The new information actually does not “boost” Trump’s claims about the Russia investigation or “discredit” it. And if there is “no evidence of wrongdoing,” then it cannot legitimately be “turned into an election issue.”

There’s no way to neutrally assert that new info “boosts” an attack or constitutes a “salvo” or is “becoming an issue.” The information is being used in a fashion that is either illegitimate or not, based on the known facts. Such pronouncements in a from-on-high tone of journalistic objectivity lend the dishonest weaponizing of new info an aura of credibility.

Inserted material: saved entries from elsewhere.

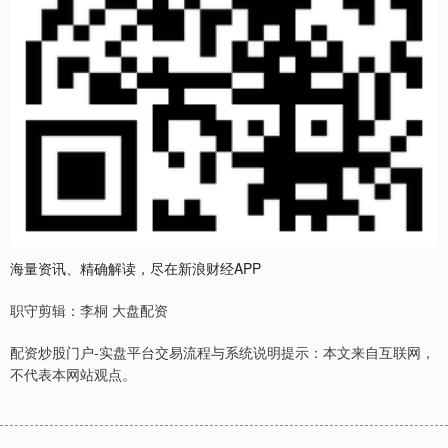
海量资讯、精确解读，尽在新浪财经APP
职守剪辑：李桐 大盘配资
配资炒股门户-实盘平台交易流程与系统说明提示：本文来自互联网，
不代表本网站观点。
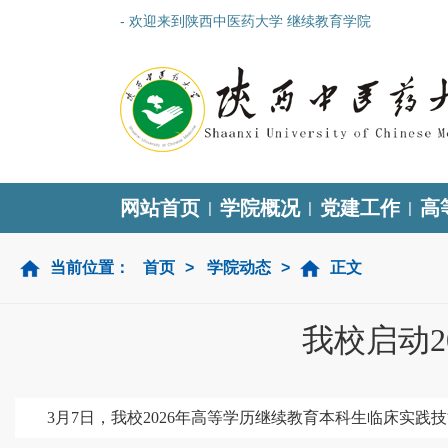
- 欢迎来到陕西中医药大学 继续教育学院
网站首页
学院概况
党建工作
高
|
|
|
当前位置：
首页
>
学院动态
>
正文
我校启动
3月7日，我校2026年高等学历继续教育本科生
临床实践
技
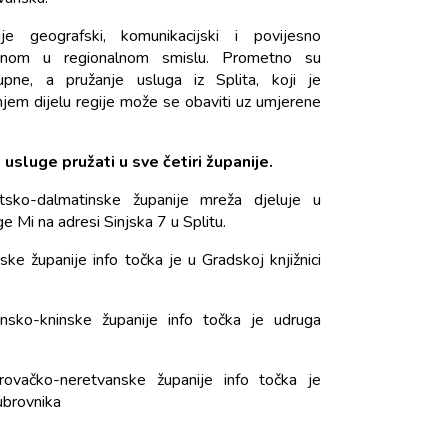
e geografski, komunikacijski i povijesno
linom u regionalnom smislu. Prometno su
ne, a pružanje usluga iz Splita, koji je
jem dijelu regije može se obaviti uz umjerene
usluge pružati u sve četiri županije.
tsko-dalmatinske županije mreža djeluje u
e Mi na adresi Sinjska 7 u Splitu.
ke županije info točka je u Gradskoj knjižnici
nsko-kninske županije info točka je udruga
ovačko-neretvanske županije info točka je
brovnika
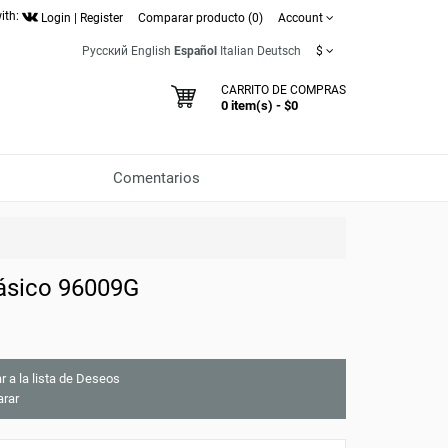
ith:
Login
|
Register
Comparar producto (0)
Account
Русский
English
Español
Italian
Deutsch
$
CARRITO DE COMPRAS
0 item(s) - $0
Comentarios
lásico 96009G
r a la lista de Deseos
rar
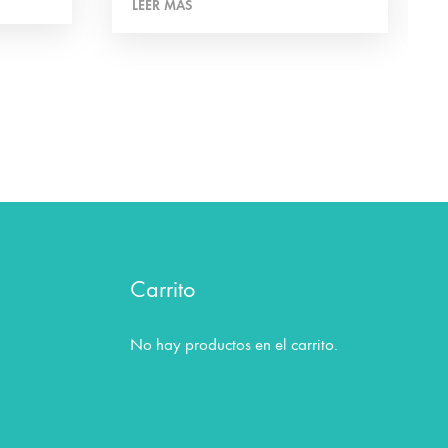
LEER MÁS
Carrito
No hay productos en el carrito.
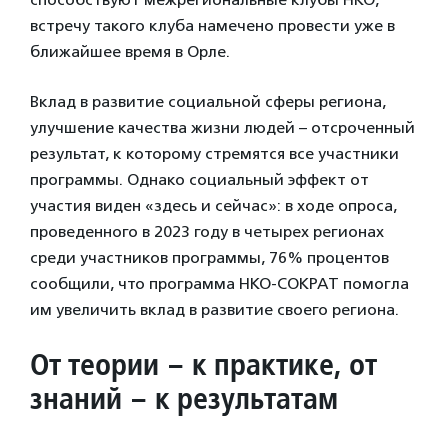
встречу такого клуба намечено провести уже в
ближайшее время в Орле.
Вклад в развитие социальной сферы региона,
улучшение качества жизни людей – отсроченный
результат, к которому стремятся все участники
программы. Однако социальный эффект от
участия виден «здесь и сейчас»: в ходе опроса,
проведенного в 2023 году в четырех регионах
среди участников программы, 76% процентов
сообщили, что программа НКО-СОКРАТ помогла
им увеличить вклад в развитие своего региона.
От теории – к практике, от
знаний – к результатам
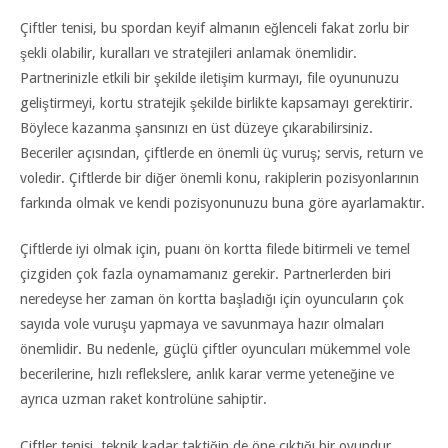
Çiftler tenisi, bu spordan keyif almanın eğlenceli fakat zorlu bir
şekli olabilir, kuralları ve stratejileri anlamak önemlidir.
Partnerinizle etkili bir şekilde iletişim kurmayı, file oyununuzu
geliştirmeyi, kortu stratejik şekilde birlikte kapsamayı gerektirir.
Böylece kazanma şansınızı en üst düzeye çıkarabilirsiniz.
Beceriler açısından, çiftlerde en önemli üç vuruş; servis, return ve
voledir. Çiftlerde bir diğer önemli konu, rakiplerin pozisyonlarının
farkında olmak ve kendi pozisyonunuzu buna göre ayarlamaktır.
Çiftlerde iyi olmak için, puanı ön kortta filede bitirmeli ve temel
çizgiden çok fazla oynamamanız gerekir. Partnerlerden biri
neredeyse her zaman ön kortta başladığı için oyuncuların çok
sayıda vole vuruşu yapmaya ve savunmaya hazır olmaları
önemlidir. Bu nedenle, güçlü çiftler oyuncuları mükemmel vole
becerilerine, hızlı reflekslere, anlık karar verme yeteneğine ve
ayrıca uzman raket kontrolüne sahiptir.
Çiftler tenisi, teknik kadar taktiğin de öne çıktığı bir oyundur.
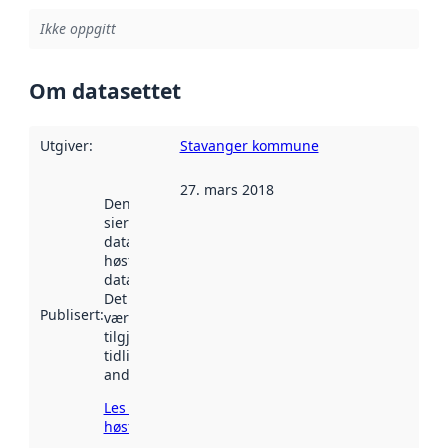
Ikke oppgitt
Om datasettet
Utgiver
:
Stavanger kommune
27. mars 2018
Denne datoen
sier når
datasettet ble
høstet av
data.norge.no.
Det kan ha
Publisert
:
vært
tilgjengelig
tidligere
andre steder.
Les mer om
høsting her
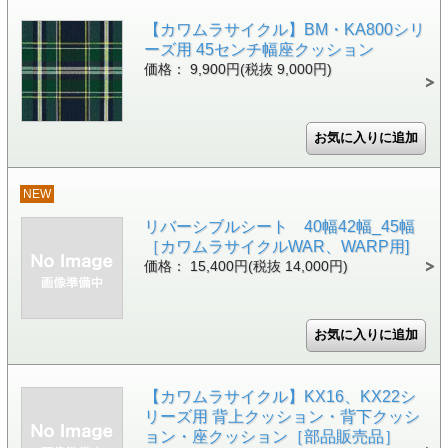
【カワムラサイクル】BM・KA800シリ
ーズ用 45センチ幅座クッション
価格： 9,900円(税抜 9,000円)
NEW
リバーシブルシート 40幅42幅_45幅
［カワムラサイクルWAR、WARP用]
価格： 15,400円(税抜 14,000円)
【カワムラサイクル】KX16、KX22シ
リーズ用 背上クッション・背下クッシ
ョン・座クッション［部品販売品］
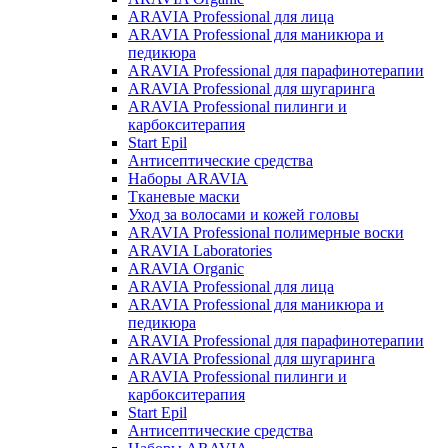
ARAVIA Professional для лица
ARAVIA Professional для маникюра и
педикюра
ARAVIA Professional для парафинотерапии
ARAVIA Professional для шугаринга
ARAVIA Professional пилинги и
карбокситерапия
Start Epil
Антисептические средства
Наборы ARAVIA
Тканевые маски
Уход за волосами и кожей головы
ARAVIA Professional полимерные воски
ARAVIA Laboratories
ARAVIA Organic
ARAVIA Professional для лица
ARAVIA Professional для маникюра и
педикюра
ARAVIA Professional для парафинотерапии
ARAVIA Professional для шугаринга
ARAVIA Professional пилинги и
карбокситерапия
Start Epil
Антисептические средства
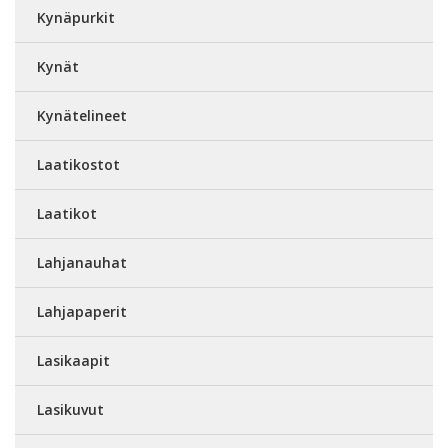
Kynäpurkit
Kynät
Kynätelineet
Laatikostot
Laatikot
Lahjanauhat
Lahjapaperit
Lasikaapit
Lasikuvut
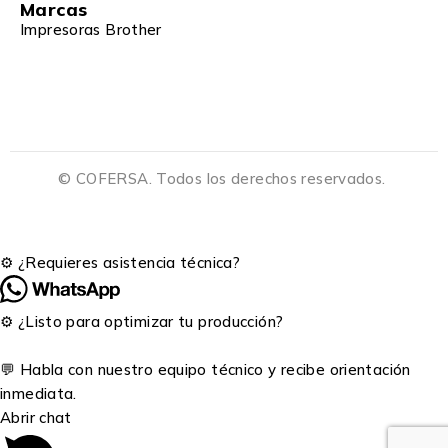
© COFERSA. Todos los derechos reservados.
⚙️ ¿Requieres asistencia técnica?
⚙️ ¿Listo para optimizar tu producción?
💬 Habla con nuestro equipo técnico y recibe orientación
inmediata.
Abrir chat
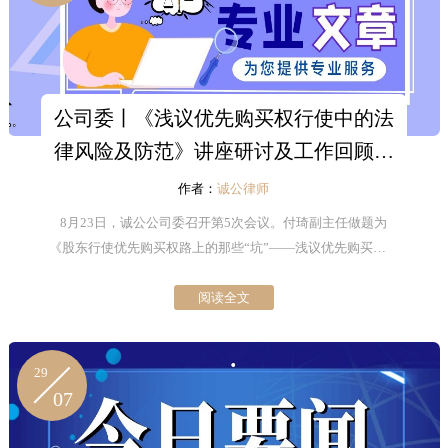
公司委丨《浅议优先购买权行使中的法
律风险及防范》讲座研讨及工作回顾、
展望
作者：
诚公律师
8月23日，诚公公司委召开第5次会议。付琦副主任做题为
《股东行使优先购买权路上的那些“坑”——浅议优先购买权行
使中的法律风险及防范》的讲座研讨，并和与会委员进行了
阅读全文
深入探讨。
29
07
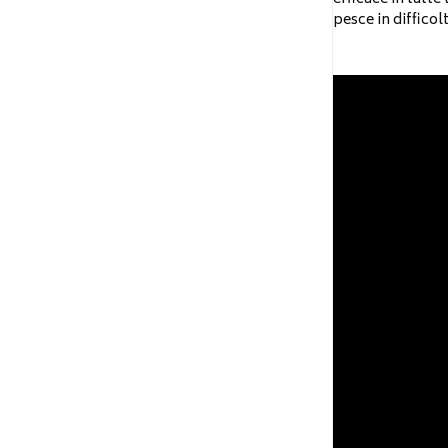
pesce in difficol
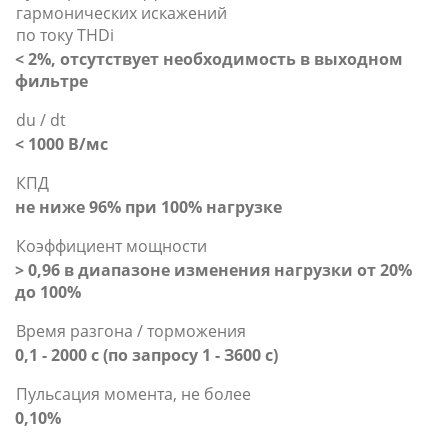
гармонических искажений
по току THDi
< 2%, отсутствует необходимость в выходном
фильтре
du / dt
< 1000 В/мс
КПД
не ниже 96% при 100% нагрузке
Коэффициент мощности
> 0,96 в диапазоне изменения нагрузки от 20%
до 100%
Время разгона / торможения
0,1 - 2000 с (по запросу 1 - З600 с)
Пульсация момента, не более
0,10%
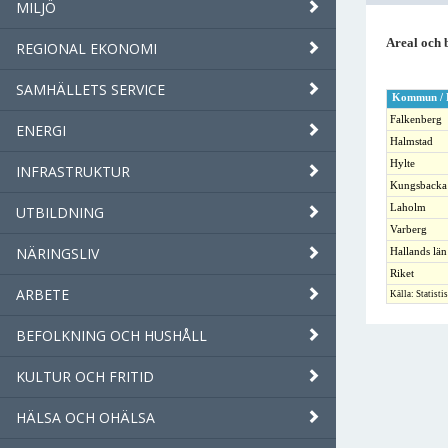
MILJÖ
Areal och 
REGIONAL EKONOMI
SAMHÄLLETS SERVICE
Kommun / 
Falkenberg
ENERGI
Halmstad
Hylte
INFRASTRUKTUR
Kungsbacka
Laholm
UTBILDNING
Varberg
NÄRINGSLIV
Hallands län
Riket
ARBETE
Källa: Statisti
BEFOLKNING OCH HUSHÅLL
KULTUR OCH FRITID
HÄLSA OCH OHÄLSA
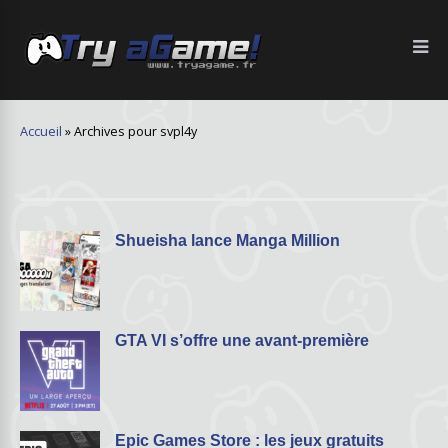
Accueil
»
Archives pour svpl4y
Shueisha lance Manga Million
GTA VI s’offre une avant-première
Epic Games Store : les jeux gratuits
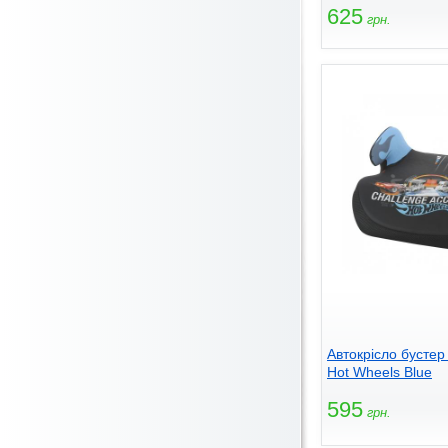
625
грн.
Автокрісло бустер
Hot Wheels Blue
595
грн.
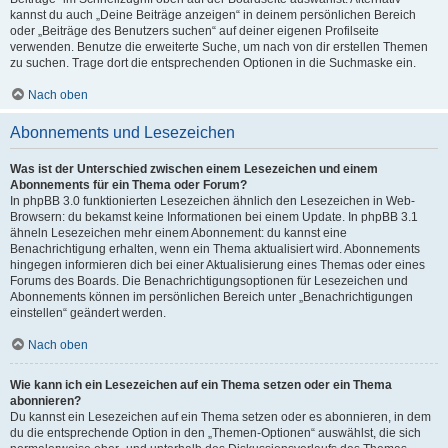
kannst du auch „Deine Beiträge anzeigen“ in deinem persönlichen Bereich
oder „Beiträge des Benutzers suchen“ auf deiner eigenen Profilseite
verwenden. Benutze die erweiterte Suche, um nach von dir erstellen Themen
zu suchen. Trage dort die entsprechenden Optionen in die Suchmaske ein.
Nach oben
Abonnements und Lesezeichen
Was ist der Unterschied zwischen einem Lesezeichen und einem
Abonnements für ein Thema oder Forum?
In phpBB 3.0 funktionierten Lesezeichen ähnlich den Lesezeichen in Web-
Browsern: du bekamst keine Informationen bei einem Update. In phpBB 3.1
ähneln Lesezeichen mehr einem Abonnement: du kannst eine
Benachrichtigung erhalten, wenn ein Thema aktualisiert wird. Abonnements
hingegen informieren dich bei einer Aktualisierung eines Themas oder eines
Forums des Boards. Die Benachrichtigungsoptionen für Lesezeichen und
Abonnements können im persönlichen Bereich unter „Benachrichtigungen
einstellen“ geändert werden.
Nach oben
Wie kann ich ein Lesezeichen auf ein Thema setzen oder ein Thema
abonnieren?
Du kannst ein Lesezeichen auf ein Thema setzen oder es abonnieren, in dem
du die entsprechende Option in den „Themen-Optionen“ auswählst, die sich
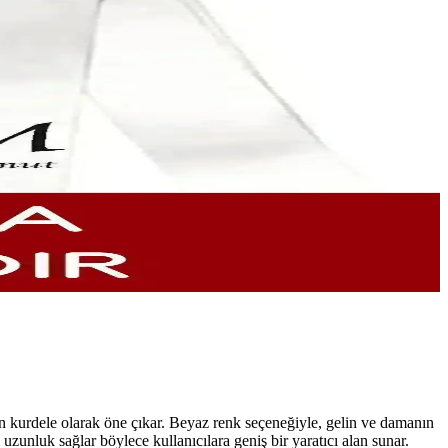
en kurdele olarak öne çıkar. Beyaz renk seçeneğiyle, gelin ve damanın
uzunluk sağlar böylece kullanıcılara geniş bir yaratıcı alan sunar.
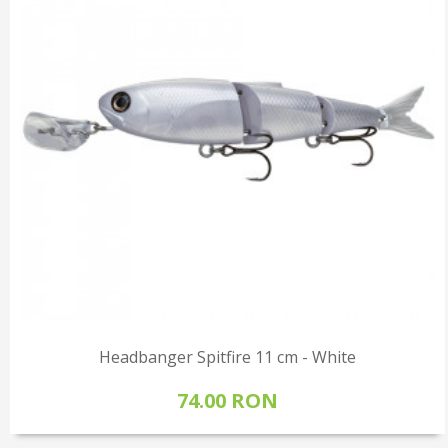
Headbanger Spitfire 11 cm - White
74.00 RON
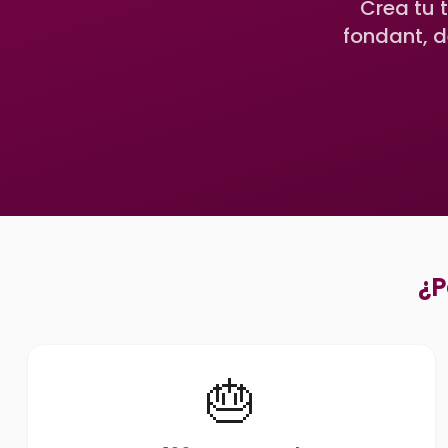
Crea tu 
fondant, d
¿P
🎂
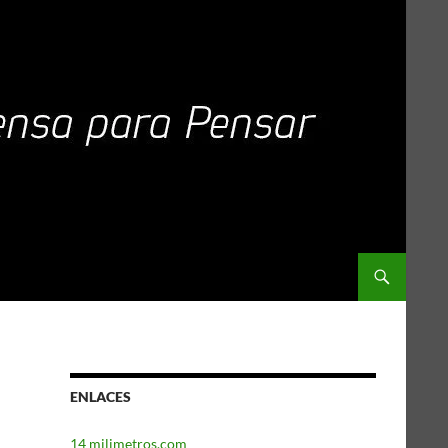
ENLACES
14 milimetros.com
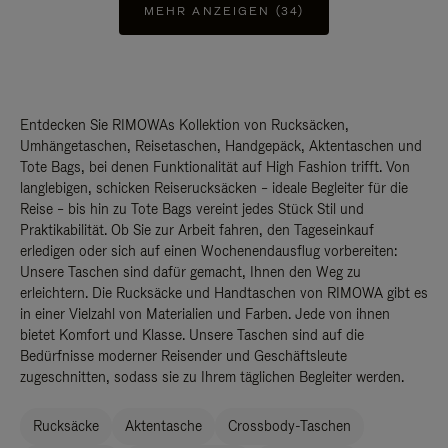
MEHR ANZEIGEN (34)
Entdecken Sie RIMOWAs Kollektion von Rucksäcken,
Umhängetaschen, Reisetaschen, Handgepäck, Aktentaschen und
Tote Bags, bei denen Funktionalität auf High Fashion trifft. Von
langlebigen, schicken Reiserucksäcken – ideale Begleiter für die
Reise – bis hin zu Tote Bags vereint jedes Stück Stil und
Praktikabilität. Ob Sie zur Arbeit fahren, den Tageseinkauf
erledigen oder sich auf einen Wochenendausflug vorbereiten:
Unsere Taschen sind dafür gemacht, Ihnen den Weg zu
erleichtern. Die Rucksäcke und Handtaschen von RIMOWA gibt es
in einer Vielzahl von Materialien und Farben. Jede von ihnen
bietet Komfort und Klasse. Unsere Taschen sind auf die
Bedürfnisse moderner Reisender und Geschäftsleute
zugeschnitten, sodass sie zu Ihrem täglichen Begleiter werden.
Rucksäcke
Aktentasche
Crossbody-Taschen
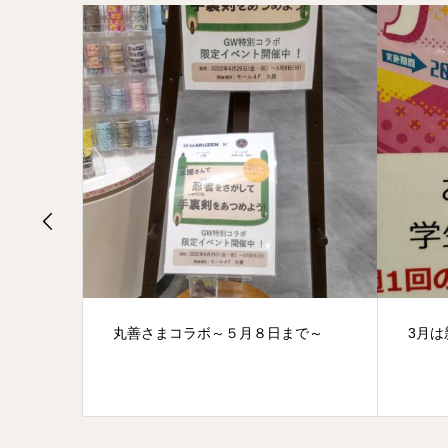
で～
3月は新規一転！！
雪の
る！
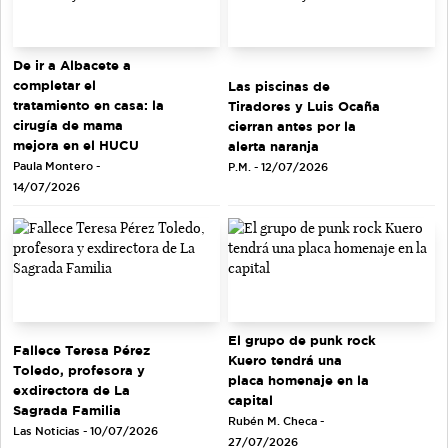
De ir a Albacete a
completar el
Las piscinas de
tratamiento en casa: la
Tiradores y Luis Ocaña
cirugía de mama
cierran antes por la
mejora en el HUCU
alerta naranja
Paula Montero -
P.M. - 12/07/2026
14/07/2026
El grupo de punk rock
Fallece Teresa Pérez
Kuero tendrá una
Toledo, profesora y
placa homenaje en la
exdirectora de La
capital
Sagrada Familia
Rubén M. Checa -
Las Noticias - 10/07/2026
27/07/2026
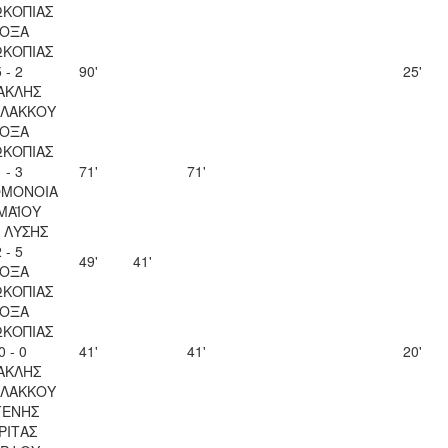
ΚΟΠΙΑΣ
ΟΞΑ
ΚΟΠΙΑΣ
 - 2
90'
25'
ΑΚΛΗΣ
ΛΑΚΚΟΥ
ΟΞΑ
ΚΟΠΙΑΣ
 - 3
71'
71'
ΟΜΟΝΟΙΑ
 ΜΑΪΟΥ
Λ ΛΥΣΗΣ
 - 5
49'
41'
ΟΞΑ
ΚΟΠΙΑΣ
ΟΞΑ
ΚΟΠΙΑΣ
0 - 0
41'
41'
20'
ΑΚΛΗΣ
ΛΑΚΚΟΥ
ΓΕΝΗΣ
ΡΙΤΑΣ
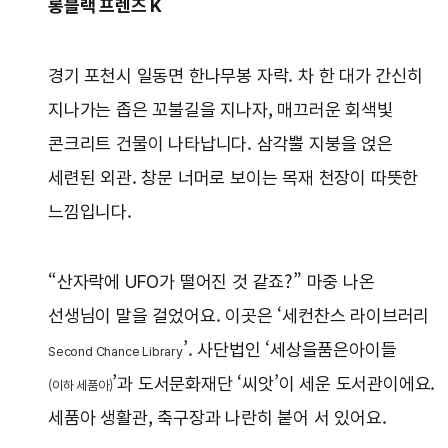
롱블랙 프렌즈 K
경기 포천시 일동면 한나무봉 자락. 차 한 대가 간신히
지나가는 좁은 꼬불길을 지나자, 매끄러운 회색빛
콘크리트 건물이 나타납니다. 삼각뿔 지붕을 얹은
세련된 외관. 창문 너머로 보이는 목재 천장이 따뜻한
느낌입니다.
“산자락에 UFO가 떨어진 것 같죠?” 마중 나온
선생님이 말을 걸었어요. 이곳은 ‘세컨찬스 라이브러리
’. 사단법인 ‘세상을품은아이들
Second Chance Library
’과 도서문화재단 ‘씨앗’이 세운 도서관이에요.
(이하 세품아)
세품아 생활관, 축구장과 나란히 붙어 서 있어요.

I was a little surprised to see Greg Sargent on the byline for this, since he has been so guilty of doing exactly this.

I think it is naive to think that some sort of journalistic best practices will save MSM from participating in the Trumpist project of shifting the Overton window to totalitarian fascism. They are going to have to realize that the only way to fulfill their journalistic mission is to treat Trumpism as a threat to the American way of life, and to regard Trumpists as the enemy just as they are cast as an enemy by the Trumpists.

But first they will have to decide that the clicks they get on those stories aren’t worth it.

Which isn’t going to happen.

The struggle for them is figuring out how to do so in a way that paints both sides as being equally to blame.

Countdown to JUST THE HEADLINE being posted all over on twitter, with people saying “Even the AMAZON POST agrees about Obummer!”

When I can’t tell the difference between a WaPo or NYT headline and an Onion one, maybe papers should take more care.

Appealed all the way to SCOTUS no doubt.

Miller missed the point.

These are not “extensive investigations”. They are bogus politically motivated “investigations”.

Trump already knows he will be subject to extensive investigations, assuming democrats hold power anytime before he dies.